Mary concluded by saying she “would like to pay tribute to all those infected and affected who have given their evidence and all their witness statements to this inquiry. They have shown great courage to do so. I have met some amazing people, both before and during this inquiry. They are forever in my heart.”
Sir Brian Langstaff, the Chair of the Inquiry, concluded this stage of the Inquiry hearings by paying tribute to the courage of those who provided evidence. He summarised the emerging themes, noting that the impact of decisions taken (or decisions not taken) in the 1960s, ‘70s and ‘80s continue to this day, and noted the ‘relentless hardship’ faced by those affected, repeating his call for the Government to rectify this.

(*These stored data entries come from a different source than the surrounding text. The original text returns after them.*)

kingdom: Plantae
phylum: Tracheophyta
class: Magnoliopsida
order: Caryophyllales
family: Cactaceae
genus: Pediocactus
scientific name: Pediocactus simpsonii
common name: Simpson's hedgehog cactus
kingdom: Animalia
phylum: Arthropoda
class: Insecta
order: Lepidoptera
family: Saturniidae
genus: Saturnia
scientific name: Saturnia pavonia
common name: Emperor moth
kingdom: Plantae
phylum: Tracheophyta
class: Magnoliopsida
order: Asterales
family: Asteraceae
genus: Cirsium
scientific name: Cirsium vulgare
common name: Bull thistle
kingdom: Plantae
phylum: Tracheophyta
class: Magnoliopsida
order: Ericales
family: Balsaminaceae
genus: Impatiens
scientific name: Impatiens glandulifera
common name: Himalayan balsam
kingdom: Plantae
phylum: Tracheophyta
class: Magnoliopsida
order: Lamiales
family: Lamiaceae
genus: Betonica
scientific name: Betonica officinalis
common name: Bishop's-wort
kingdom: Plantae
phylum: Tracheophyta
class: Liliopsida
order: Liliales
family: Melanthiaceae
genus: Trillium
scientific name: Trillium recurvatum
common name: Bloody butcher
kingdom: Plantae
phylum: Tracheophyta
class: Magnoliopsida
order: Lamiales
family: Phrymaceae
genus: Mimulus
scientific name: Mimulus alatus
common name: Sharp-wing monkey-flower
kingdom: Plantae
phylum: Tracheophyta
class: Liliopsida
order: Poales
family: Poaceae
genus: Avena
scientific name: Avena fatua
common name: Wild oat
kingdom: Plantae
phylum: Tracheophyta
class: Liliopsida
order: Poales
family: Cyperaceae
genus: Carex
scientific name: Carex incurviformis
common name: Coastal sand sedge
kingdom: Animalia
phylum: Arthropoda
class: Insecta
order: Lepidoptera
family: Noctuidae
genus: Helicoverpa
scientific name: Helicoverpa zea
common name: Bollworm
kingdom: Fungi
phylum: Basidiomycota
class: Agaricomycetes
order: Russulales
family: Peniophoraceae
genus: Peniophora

Sir Brian said: “… may I make it clear that if wrong was done, I have the power under the Inquiries Act to say so. And, if it was, I will. If there is criticism to be made, I shall make it, and I shall not hesitate to name names where it is appropriate. If there was fault, I intend to say so. Now, where actions should be taken in remedy, I expect to make robust recommendations. This is not the same as determining liability in a civil or criminal case. I have no power to do that. That is a matter for the courts. Whether my findings at the end of the day lead others to take matters before those courts is for them, not for me, to determine.”
The next set of hearings will begin on 24th February 2020, with testimony from experts on social and psychological impact, hepatitis, HIV, and blood and bleeding disorders, with hearings with decision-makers following in June. Sir Brian noted that the Inquiry team will consider to work hard in the meantime, gathering and analysing documents and arranging further evidence.